At 09:01 AM 8/25/2004 -0400, Electronic Log Book wrote:
>Operator: zwart
>
>I added CCR Coulomb meter to the EPICS displays in the counting bay. B McA
>has made three distinct variables, total integrated DCCT, DCCT available
>to exp and DCCT accepted by experiment. The red needle (DCCT on tape) is
>the most important for luminosity optimization.
>
>The numbers are:
>
>Total DCCT: 360 C/hr
>DCCT available to expt: 300 C/hr
>DCCT accepted by expermient: 230 C/hr
>
> >From scalers looks like computer live is ~88%, but the ratio of 230/300
> gives only 76%. The other 12% comes from target flipping? This is an
> "effective" dead time which should be included in the I_min calculation
> for ring refill. We should have EPICS calculate the optimum I_min (at
> least make a suggestion) for a given I_max.

         The red needle only counts charge when we are live and taking
data. It is inhibited by the same signal that inhibits our B scalers (an
OR of run not in progress, target flipping, electron spin flip, HV not at
operate). The difference is that the red needle looks back for an hour,
while the scaler display looks back for 1 second. When the target flips,
our BDCCT/DCCT ratio goes to 0 for a second or two (something on that
order, anyhow). The target flips every 5(?) minutes, so that is a small
contribution to subtract from Townsend's instantaneous 88%, maybe 1% or so.

         The live time is driven by the event rate, and so the live time is
lower at the top of a fill. I think we are only at about 80% right now at
a fill of 130mA, and it will be more like 75% if we fill to 140mA.

         The last contribution to live time that the red needle catches but
you don't think about when looking at the 1-second scalers is the time
between runs. That's typically a minute, every 30 minutes, so that's 3%
dead right there. This puts the overall efficiency at something less than
80%, consistent with the ratio of the red and green needles.

         I do have a spreadsheet that shows the optimum dump current for a
given I_max, beam lifetime and current-dependent experiment live time. It
shows that (for deadtimes we were seeing back in the early summer) the
optimum dump current is about 63% of the fill current. This is basically
what Aaron's original sheet showed. The only difference is that for Aaron,
the average current turns out to be equal to the dump current; with
experiment dead time included, the average current to tape is LESS than the
dump current.

         The maximum in I_avg as a function of dump current is pretty
broad; you lose about 0.5% in I_avg if you change the dump current to 57%
or 67% of I_max. My spreadsheet doesn't exactly mimic reality, since it
assumes the beam lifetime is independent of current. And if the current
goes too high, we will hit a wall in our event rate (the Ethernet
bandwidth), which I haven't put into the spreadsheet.

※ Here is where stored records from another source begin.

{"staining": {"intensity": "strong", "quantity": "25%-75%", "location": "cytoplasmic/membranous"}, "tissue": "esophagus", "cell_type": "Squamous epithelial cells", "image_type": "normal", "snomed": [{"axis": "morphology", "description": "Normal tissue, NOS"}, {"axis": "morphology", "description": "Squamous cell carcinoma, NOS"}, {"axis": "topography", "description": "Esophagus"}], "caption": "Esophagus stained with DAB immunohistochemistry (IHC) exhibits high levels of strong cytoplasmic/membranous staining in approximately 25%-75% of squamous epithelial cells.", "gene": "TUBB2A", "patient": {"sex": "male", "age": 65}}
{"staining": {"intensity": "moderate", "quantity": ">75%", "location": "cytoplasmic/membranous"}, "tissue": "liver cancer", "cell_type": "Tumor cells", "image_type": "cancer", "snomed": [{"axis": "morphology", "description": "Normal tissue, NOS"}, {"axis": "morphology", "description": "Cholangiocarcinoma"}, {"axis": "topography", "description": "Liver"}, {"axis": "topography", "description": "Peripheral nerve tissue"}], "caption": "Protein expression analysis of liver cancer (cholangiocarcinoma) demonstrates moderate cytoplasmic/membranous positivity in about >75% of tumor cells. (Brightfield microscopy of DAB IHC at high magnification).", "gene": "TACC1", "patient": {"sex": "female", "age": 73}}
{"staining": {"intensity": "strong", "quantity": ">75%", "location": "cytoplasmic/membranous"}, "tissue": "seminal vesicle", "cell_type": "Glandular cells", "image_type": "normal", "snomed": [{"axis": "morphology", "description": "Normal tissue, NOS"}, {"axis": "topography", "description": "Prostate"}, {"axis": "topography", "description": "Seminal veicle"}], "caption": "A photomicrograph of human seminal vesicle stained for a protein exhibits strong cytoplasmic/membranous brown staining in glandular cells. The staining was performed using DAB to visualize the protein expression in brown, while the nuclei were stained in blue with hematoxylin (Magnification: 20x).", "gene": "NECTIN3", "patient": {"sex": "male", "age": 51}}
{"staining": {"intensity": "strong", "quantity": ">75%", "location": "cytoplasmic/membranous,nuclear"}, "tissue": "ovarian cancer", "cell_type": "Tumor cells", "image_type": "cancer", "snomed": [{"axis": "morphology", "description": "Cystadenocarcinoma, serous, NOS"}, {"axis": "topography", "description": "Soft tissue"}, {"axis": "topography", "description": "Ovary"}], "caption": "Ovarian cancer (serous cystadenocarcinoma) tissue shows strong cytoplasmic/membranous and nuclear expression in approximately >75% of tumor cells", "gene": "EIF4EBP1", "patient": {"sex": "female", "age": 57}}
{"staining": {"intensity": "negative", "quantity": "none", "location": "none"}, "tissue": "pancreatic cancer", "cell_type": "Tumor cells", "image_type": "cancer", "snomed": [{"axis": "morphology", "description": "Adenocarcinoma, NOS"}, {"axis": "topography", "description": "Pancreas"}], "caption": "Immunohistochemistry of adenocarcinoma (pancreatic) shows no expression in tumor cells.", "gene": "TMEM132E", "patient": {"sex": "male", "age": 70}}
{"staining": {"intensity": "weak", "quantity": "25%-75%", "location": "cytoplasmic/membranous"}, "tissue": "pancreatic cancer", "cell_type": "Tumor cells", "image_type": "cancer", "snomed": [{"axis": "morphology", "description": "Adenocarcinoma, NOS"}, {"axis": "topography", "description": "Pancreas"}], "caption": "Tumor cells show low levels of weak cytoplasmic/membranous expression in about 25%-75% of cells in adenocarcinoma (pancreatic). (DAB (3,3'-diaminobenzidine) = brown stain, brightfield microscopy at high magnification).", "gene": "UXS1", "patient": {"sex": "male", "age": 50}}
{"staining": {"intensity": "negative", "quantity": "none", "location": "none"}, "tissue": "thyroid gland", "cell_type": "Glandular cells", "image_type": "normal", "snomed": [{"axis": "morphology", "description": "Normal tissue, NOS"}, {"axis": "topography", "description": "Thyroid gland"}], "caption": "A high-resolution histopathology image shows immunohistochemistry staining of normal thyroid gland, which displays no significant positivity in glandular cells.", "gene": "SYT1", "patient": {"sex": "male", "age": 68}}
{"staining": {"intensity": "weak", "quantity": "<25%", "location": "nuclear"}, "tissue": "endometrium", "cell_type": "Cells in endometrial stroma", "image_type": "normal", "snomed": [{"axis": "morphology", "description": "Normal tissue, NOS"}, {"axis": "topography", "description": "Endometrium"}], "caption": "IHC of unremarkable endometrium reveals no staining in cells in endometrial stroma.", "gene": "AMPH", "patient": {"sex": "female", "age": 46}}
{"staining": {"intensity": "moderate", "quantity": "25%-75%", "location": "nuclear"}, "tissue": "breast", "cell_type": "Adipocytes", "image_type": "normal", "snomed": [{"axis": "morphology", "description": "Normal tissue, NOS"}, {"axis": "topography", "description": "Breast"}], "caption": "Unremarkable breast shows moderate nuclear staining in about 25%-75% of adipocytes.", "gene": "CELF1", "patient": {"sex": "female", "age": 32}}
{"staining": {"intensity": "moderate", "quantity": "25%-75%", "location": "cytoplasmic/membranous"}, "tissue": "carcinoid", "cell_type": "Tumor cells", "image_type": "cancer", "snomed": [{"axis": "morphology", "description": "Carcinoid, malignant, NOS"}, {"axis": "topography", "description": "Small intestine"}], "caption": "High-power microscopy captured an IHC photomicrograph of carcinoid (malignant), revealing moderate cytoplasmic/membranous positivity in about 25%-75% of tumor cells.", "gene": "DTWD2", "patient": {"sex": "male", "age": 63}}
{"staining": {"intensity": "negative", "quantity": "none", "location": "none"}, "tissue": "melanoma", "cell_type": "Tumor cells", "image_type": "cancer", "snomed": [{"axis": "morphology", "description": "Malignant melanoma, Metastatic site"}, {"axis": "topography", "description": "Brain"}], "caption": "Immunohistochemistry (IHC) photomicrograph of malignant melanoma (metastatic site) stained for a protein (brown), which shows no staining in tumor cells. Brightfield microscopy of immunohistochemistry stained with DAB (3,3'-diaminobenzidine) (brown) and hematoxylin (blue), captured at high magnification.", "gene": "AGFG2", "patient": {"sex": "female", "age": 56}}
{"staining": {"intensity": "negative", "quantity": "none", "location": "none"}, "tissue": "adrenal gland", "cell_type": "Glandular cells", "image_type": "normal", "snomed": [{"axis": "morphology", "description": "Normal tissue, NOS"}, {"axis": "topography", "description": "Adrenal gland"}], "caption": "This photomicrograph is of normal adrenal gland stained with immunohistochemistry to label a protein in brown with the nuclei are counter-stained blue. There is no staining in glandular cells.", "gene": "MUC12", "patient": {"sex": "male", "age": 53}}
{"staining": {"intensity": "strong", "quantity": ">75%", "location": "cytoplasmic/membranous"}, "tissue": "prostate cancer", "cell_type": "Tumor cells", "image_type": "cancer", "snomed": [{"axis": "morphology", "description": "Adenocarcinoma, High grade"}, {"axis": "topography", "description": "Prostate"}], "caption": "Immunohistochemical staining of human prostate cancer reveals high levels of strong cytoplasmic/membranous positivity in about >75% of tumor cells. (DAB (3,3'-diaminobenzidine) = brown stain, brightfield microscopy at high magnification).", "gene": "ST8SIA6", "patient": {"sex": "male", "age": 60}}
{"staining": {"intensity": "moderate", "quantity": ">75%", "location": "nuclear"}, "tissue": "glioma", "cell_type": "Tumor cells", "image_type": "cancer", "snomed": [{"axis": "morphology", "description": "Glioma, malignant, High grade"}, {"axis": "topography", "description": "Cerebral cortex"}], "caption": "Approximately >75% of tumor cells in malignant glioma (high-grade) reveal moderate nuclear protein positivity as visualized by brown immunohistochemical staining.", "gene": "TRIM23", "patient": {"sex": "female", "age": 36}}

         I think we can safely say that I_dump=0.63*I_fill, more or less
(and 0.60 is fine, easier to do in your head). To maximize the red needle,
we need to have a beam tune that minimizes the WC scalers (which are
correlated with the 2nd-level trigger rate, which drives our live time),
and we need to start a new run as soon as the old has finished. If our
event rate drops (because the beam tune is cleaner), then our live fraction
will addtionally improve just because runs last longer.